Professor Nicoli, anche da recenti progetti e analisi che hanno riguardato la Valle Sabbia è emerso che c’è una parte del mondo giovanile che sembra voler rifiutare le logiche del lavoro tradizionale. È un segno di rifiuto immaturo o un tentativo legittimo di cercare nuovi modelli di realizzazione personale e professionale?

 

Il fenomeno più rilevante che sta accadendo è l’aumento del potere dei candidati di fronte alle aziende provocato soprattutto dal declino demografico. Ciò porta alla luce le preferenze individuali riguardanti – oltre allo stipendio - la ridotta distanza da casa, un orario di lavoro che preservi gli spazi di vita personale, il clima sereno e collaborativo, la possibilità di imparare e di vedere riconosciute le proprie capacità. Si nota inoltre un forte turnover specie all’inizio della carriera, di fronte alla inevitabile crisi di primo inserimento. Emerge qui un aspetto dell’individualismo odierno: la fragilità nel saper fronteggiare le situazioni problematiche e la sofferenza. Ma una componente dei giovani presenta un più chiaro desiderio di realizzazione ed una maggiore volontà di mettersi in gioco nel lavoro. 

 

Nel suo lavoro di ricerca e di formazione lei parla spesso della “crisi di senso” che vivono molti giovani: come questa crisi incide sulla loro motivazione a entrare nel mondo del lavoro?

 

Penso che i giovani soffrano in modo più accentuato di un “male di vivere” tipico del nostro tempo, di cui tutti in modo differente fanno esperienza. È uno spaesamento esistenziale che va oltre gli aspetti materiali, ma che rivela la sofferenza dell’anima intorno a questioni di fondo: l’identità, le relazioni, il futuro. È il lato oscuro dell’individualismo contemporaneo, segnato dall’illusione di poter dominare la realtà, ma che fa continua, e dolorosa, esperienza dell’incapacità dell’io nel perseguire da solo la propria felicità. Si tratta di una solitudine cosmica, mancante di una compagnia con Dio e di un’esperienza di fraternità con gli altri ed il creato. 

 

Quanto pesa, secondo lei, l’orientamento scolastico nella scelta del percorso lavorativo? Le scuole italiane preparano davvero i giovani alle sfide del mondo del lavoro?

 

L’orientamento scolastico, nella versione oggi più diffusa, cerca di aiutare i ragazzi a scegliere in modo consapevole, e fondato, la loro strada. Ma lo fa con un eccesso di cognitivismo, adottando inoltre una procedura tecnica per fasi (cosa desideri, quale lavoro ti esprime, in quale percorso di studi) e soffocando i ragazzi sotto una montagna di informazioni che creano solo rumore. Le scuole, anche quelle tecniche e professionali, tendono inoltre ad evitare il tema del valore lavoro come componente fondamentale dell’esistenza, concentrandosi esclusivamente sugli aspetti tecnici. Oggi la sfida sta nel proteggere i ragazzi dallo stress della decisione e nell’offrire loro occasioni di risonanza, tramite incontri, esperienze concrete, momenti di confronto tra pari e colloqui personali. 

 

Che ruolo dovrebbero avere le aziende e le istituzioni per rendere il lavoro più attrattivo e significativo per le nuove generazioni?

 

Le aziende più sensibili stanno già modificando il modo di gestione del rapporto di lavoro, puntando sul valore sociale del proprio scopo, sul clima collaborativo di neo-comunità e sulla valorizzazione dei talenti e delle competenze. Esse riducono in modo deciso la burocrazia e si affidano maggiormente all’intelligenza naturale del gruppo, combattendo nel contempo l’ego individuale. 
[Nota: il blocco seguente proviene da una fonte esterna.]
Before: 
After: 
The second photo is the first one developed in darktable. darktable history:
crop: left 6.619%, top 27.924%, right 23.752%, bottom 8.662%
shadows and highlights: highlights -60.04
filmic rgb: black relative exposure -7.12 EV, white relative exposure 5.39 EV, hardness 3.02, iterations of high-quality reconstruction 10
Ma vi sono aziende ed istituzioni che faticano a comprendere il nuovo contesto del lavoro, soffrono della mancanza di figure educative per l’affiancamento e di volontà di delega ai gruppi di lavoro.

 

Infine, una battuta su un fatto di cronaca che sta facendo discutere: secondo lei perché alcuni giovani oggi mostrano difficoltà o rifiutano di affrontare un colloquio di maturità? Si tratta solo di insicurezza personale o ci sono anche cause sociali più profonde?

 

Si tratta di casi molto isolati per poterli considerare fenomeni significativi. Credo che vi sia il giusto desiderio di poter esprimere pienamente se stessi in un esame che non sia solo formale. Ma l’esame ha un valore giuridico, quindi queste formalità sono indispensabili per l’ottenimento del diploma.